Nuage de cendres : Lyon Saint Exupéry protégé par le vent

Alors que le volcan islandais eyjafjallajökull redouble d'activité, 1/3 de la France est désormais paradoxalement épargné par le nuage de cendres. Hier soir l'aéroport de Saint-Exupéry a rouvert ses portes, bien que le trafic nécessitera plusieurs jours avant de retrouver son état normal.

Si vous étiez dans les rue de Lyon ce mardi matin, vous avez peut être reçu des cendres sur la tête sans le savoir. La fine pluie qui s'est abattue sur la ville aux alentours d'11h30 était vraisemblablement chargée de particules volcaniques. Ce soir, de nouvelles averses devraient contribuer à faire redescendre sur terre les poussières issues des terres islandaises. Contacté par nos soins en début d'après midi, Benoit Thomé de Météo France est serein sur l'évolution du nuage pour les prochaines vingt quatre heures : « le nuage de cendre au dessus de Lyon n'est plus alimenté par l'éruption. Les cendres présentes depuis le début du phénomène naturel sont en train de se dissiper. Les vents en altitudes réduisent la densité de l'amas de particules, qui se situe désormais entre 3000 et 6000 mètre d'altitude dans une zone au delà de la ligne Lyon Bordeaux ».

Une situation incertaine

Cependant, malgré cette accalmie, le nuage pourrait bien se reformer au dessus de la région. L'anticyclone stationnant au dessus du pays, nous assurera des journées ensoleillées pour mercredi et jeudi. Malheureusement le bonheur des adeptes de farniente risque de faire le malheur des voyageurs en avions. En effet cette situation climatique aura peut être pour conséquence de voir le retour du nuage sur la vallée du Rhône. Tout dépendra des vents en altitude qui resteront les seules forces en mesure de dissiper la menace. Pour le week-end, les prévisions sont plus optimistes, puisqu'un vent Sud-Ouest repoussera le nuage sur le Nord de l'Europe et en particulier vers l'Angleterre.

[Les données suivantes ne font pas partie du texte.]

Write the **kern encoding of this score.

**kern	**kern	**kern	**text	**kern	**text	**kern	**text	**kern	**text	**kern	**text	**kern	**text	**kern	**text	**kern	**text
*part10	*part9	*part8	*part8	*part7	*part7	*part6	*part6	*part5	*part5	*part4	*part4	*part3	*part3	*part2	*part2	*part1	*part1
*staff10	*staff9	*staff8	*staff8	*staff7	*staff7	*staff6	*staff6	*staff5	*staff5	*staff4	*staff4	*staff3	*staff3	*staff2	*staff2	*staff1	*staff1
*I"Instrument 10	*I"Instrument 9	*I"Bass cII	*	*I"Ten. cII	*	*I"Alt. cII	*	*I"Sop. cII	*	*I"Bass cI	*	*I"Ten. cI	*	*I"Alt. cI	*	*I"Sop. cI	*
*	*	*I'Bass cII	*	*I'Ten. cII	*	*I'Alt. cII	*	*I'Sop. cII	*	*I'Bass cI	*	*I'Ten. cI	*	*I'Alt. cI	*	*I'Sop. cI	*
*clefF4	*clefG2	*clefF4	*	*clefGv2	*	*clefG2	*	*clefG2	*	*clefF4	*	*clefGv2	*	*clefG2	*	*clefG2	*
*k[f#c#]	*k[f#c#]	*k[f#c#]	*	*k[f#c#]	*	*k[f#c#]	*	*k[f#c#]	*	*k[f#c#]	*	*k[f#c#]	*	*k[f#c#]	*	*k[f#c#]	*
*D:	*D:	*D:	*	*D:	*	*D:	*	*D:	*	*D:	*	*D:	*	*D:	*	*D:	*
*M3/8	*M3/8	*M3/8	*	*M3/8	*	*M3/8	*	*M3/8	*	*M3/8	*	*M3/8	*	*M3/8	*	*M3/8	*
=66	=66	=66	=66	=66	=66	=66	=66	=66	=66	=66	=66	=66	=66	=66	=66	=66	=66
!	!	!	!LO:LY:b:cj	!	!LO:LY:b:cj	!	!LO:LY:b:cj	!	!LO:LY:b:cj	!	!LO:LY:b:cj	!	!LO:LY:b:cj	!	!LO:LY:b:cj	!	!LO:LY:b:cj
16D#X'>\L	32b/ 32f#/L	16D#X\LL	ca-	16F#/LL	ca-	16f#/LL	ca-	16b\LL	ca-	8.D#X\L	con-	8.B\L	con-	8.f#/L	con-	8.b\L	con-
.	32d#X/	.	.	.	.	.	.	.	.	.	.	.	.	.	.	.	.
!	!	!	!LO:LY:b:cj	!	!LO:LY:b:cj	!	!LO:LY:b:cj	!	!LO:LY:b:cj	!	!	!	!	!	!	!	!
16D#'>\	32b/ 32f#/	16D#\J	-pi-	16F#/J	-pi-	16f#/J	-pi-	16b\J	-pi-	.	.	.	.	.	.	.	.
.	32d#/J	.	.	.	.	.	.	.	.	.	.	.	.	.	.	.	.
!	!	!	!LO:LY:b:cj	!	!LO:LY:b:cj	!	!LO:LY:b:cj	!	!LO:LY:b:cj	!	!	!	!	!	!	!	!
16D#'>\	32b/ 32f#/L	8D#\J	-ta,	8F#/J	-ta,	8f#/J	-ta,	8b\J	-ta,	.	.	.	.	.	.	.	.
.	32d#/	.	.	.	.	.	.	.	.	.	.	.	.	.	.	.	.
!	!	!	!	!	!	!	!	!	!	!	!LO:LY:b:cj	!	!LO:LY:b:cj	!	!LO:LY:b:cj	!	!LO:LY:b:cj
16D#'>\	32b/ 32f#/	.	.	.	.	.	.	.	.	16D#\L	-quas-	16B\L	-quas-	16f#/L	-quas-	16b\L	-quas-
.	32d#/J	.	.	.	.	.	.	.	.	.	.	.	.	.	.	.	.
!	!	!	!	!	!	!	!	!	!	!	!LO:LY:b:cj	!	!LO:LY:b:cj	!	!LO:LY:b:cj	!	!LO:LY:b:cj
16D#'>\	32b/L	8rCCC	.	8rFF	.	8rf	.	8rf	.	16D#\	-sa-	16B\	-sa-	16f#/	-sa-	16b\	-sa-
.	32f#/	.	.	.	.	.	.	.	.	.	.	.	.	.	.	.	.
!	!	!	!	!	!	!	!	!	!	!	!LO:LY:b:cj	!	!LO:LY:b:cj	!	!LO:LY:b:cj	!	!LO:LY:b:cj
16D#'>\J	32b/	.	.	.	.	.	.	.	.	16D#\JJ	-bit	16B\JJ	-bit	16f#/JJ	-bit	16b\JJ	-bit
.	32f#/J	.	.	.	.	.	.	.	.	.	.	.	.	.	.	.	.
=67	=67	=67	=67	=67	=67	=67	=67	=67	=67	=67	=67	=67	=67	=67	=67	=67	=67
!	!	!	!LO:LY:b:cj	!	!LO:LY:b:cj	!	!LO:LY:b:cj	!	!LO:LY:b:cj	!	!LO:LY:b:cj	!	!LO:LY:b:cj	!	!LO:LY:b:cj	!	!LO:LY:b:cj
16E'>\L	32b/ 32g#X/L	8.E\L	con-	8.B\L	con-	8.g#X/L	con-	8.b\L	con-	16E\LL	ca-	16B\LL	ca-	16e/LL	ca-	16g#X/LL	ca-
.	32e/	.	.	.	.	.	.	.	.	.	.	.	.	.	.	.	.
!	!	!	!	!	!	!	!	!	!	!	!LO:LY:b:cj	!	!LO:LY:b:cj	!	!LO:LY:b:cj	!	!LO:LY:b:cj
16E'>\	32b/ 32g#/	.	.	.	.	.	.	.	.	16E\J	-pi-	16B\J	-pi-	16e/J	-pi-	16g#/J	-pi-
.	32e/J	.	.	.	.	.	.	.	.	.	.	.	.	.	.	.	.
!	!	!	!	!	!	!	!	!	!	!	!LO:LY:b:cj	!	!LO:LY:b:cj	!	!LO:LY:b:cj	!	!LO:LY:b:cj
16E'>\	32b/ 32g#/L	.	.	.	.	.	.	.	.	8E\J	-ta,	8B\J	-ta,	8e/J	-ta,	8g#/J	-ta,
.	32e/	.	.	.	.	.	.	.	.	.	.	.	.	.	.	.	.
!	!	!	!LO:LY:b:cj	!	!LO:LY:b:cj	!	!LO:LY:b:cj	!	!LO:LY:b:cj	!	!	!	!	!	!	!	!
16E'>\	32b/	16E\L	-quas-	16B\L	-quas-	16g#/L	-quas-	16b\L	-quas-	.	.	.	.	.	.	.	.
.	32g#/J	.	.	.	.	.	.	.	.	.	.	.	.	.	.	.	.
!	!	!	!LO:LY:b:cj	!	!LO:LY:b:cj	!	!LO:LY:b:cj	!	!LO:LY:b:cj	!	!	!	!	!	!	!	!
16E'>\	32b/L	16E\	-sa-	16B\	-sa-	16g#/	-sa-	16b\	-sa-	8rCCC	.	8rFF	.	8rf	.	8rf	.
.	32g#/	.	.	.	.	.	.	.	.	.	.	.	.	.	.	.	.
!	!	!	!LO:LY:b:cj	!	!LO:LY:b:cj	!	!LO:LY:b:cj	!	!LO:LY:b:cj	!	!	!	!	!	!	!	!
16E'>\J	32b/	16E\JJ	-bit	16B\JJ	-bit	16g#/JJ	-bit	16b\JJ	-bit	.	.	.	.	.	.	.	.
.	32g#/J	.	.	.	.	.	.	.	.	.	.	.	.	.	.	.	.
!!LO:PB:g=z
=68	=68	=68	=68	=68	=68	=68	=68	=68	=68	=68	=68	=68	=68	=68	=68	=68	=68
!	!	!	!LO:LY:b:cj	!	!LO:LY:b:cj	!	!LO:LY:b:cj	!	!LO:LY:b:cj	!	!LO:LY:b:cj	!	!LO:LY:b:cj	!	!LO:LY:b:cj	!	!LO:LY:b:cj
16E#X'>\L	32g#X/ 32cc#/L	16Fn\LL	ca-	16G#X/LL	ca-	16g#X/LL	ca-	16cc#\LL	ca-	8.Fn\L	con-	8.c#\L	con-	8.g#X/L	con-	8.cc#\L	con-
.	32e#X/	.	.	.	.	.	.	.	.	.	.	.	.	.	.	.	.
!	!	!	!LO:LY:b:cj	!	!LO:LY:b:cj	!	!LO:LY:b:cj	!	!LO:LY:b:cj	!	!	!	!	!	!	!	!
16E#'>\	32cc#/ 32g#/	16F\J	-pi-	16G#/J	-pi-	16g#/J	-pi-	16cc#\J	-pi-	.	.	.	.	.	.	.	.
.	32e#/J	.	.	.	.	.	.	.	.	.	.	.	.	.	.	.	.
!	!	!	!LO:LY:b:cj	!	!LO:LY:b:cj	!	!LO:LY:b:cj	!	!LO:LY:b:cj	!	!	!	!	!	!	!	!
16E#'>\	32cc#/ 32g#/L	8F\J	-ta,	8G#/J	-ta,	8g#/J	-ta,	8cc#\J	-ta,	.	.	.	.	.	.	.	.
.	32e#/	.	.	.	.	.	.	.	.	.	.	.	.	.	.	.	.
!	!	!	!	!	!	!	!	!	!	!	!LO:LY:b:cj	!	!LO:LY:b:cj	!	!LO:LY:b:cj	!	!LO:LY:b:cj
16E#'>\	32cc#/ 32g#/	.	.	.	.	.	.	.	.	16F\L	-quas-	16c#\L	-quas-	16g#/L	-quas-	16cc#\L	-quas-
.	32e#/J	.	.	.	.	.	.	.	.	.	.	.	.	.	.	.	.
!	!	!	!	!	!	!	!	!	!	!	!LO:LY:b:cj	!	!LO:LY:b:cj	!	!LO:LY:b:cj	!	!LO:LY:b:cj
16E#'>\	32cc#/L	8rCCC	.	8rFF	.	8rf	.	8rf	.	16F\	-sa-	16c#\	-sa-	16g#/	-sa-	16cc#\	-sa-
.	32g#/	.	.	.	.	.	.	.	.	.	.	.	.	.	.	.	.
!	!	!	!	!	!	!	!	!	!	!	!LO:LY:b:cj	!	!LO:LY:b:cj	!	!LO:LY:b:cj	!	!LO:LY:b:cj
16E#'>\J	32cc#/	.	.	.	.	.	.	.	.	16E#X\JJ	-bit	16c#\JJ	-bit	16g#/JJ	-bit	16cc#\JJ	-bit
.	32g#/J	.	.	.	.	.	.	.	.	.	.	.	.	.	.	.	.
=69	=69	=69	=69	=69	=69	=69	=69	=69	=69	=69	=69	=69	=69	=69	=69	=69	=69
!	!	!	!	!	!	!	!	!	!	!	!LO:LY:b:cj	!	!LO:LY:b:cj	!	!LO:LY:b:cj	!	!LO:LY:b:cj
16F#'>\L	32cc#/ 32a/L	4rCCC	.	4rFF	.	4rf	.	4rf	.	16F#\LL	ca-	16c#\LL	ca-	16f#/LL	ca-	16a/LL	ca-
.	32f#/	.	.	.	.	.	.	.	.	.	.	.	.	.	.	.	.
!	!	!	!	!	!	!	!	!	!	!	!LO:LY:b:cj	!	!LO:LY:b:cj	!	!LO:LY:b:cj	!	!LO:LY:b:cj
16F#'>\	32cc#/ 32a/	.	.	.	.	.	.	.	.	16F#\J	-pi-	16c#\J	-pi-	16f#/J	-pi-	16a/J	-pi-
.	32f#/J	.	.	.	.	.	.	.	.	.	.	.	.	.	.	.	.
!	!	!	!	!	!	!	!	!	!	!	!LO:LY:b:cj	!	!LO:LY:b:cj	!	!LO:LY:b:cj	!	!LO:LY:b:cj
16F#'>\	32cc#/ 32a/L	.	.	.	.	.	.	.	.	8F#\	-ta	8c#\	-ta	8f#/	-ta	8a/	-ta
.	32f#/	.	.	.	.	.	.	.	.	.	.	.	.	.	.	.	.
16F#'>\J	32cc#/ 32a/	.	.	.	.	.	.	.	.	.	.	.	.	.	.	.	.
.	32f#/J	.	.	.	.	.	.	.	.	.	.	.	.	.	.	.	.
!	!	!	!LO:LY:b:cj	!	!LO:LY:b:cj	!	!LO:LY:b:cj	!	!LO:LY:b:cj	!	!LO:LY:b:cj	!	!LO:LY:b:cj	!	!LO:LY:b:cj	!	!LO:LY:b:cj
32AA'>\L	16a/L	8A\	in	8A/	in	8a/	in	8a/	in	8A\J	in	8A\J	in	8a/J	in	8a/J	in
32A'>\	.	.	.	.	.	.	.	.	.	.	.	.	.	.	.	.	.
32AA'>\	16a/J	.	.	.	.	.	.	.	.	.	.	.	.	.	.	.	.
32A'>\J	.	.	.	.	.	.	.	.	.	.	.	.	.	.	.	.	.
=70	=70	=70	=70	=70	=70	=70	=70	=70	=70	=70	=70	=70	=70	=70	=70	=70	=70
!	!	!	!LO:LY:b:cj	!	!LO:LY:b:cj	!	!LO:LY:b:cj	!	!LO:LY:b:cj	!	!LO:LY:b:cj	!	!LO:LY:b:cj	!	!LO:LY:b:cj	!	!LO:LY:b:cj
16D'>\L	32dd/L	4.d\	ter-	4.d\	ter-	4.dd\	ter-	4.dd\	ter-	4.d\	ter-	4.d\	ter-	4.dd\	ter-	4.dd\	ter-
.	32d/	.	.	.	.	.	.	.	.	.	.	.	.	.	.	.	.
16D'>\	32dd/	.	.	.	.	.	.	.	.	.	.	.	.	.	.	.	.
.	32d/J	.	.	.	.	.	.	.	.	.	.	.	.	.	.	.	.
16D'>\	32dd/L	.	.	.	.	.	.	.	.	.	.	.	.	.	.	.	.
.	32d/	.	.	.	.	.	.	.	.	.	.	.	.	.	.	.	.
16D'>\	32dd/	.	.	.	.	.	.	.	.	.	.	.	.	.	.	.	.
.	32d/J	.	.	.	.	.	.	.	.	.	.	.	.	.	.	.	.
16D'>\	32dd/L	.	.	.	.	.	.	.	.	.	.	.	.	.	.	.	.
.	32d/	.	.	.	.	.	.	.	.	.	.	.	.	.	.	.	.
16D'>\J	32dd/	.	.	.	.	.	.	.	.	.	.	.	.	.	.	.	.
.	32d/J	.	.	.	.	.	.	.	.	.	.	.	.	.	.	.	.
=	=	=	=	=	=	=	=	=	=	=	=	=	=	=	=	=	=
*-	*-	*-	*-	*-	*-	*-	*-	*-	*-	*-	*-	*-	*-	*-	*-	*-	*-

Des vols tests qui arrivent trop tard

Dimanche 18 avril, à la suite des réunions interministérielles organisées par Jean Louis Borloo, des compagnies aériennes comme Air France ou bien encore Aigle Azur ont pris l'initiative d'effectuer des vols tests pour mesurer l'impact du nuage de cendres volcaniques sur les moteurs d'avion. François Hersen, dirigeant responsable d'Aigle Azur était à bord de l'un d'eux : « Dimanche, en compagnie d'un pilote et du commandant de bord, nous avons effectué un trajet d'1h15 entre Mulhouse et le nord de Lyon. Par la suite, l'appareil a été inspecté en détail : l'extérieur ne présentait aucune trace de poussière tandis que nous avons trouvé des concentrations très faibles dans les moteurs qui aspirent beaucoup d'air. Les avions ont l'habitude de voler dans la pollution voir même des tempêtes de sables. Il n'y a aucun risque pour la sécurité des passagers. A l'issu de ces vols, les autorités ont choisi de permettre à nouveau le trafic dans des couloirs aériens où le nuage est de faible densité  ».

Toujours selon lui le principe de précaution peut paraître excessif, mais n'a pas été inutile : « Il s'agit d'une situation inédite avec des conditions anticycloniques très rares. Faute de dépression, les particules sont restées concentrées au même endroit. La seule critique que je peux émettre serait envers l'autorisation des vols d'essais qui aurait dû être émise dès vendredi. Nous avons perdus des précieux jours pour les voyageurs ». Malgré les tests et les prévisions métrologiques, l'Europe n'est pas à l'abri d'une intensification de l'éruption. Le volcan reste pour l'instant imprévisible.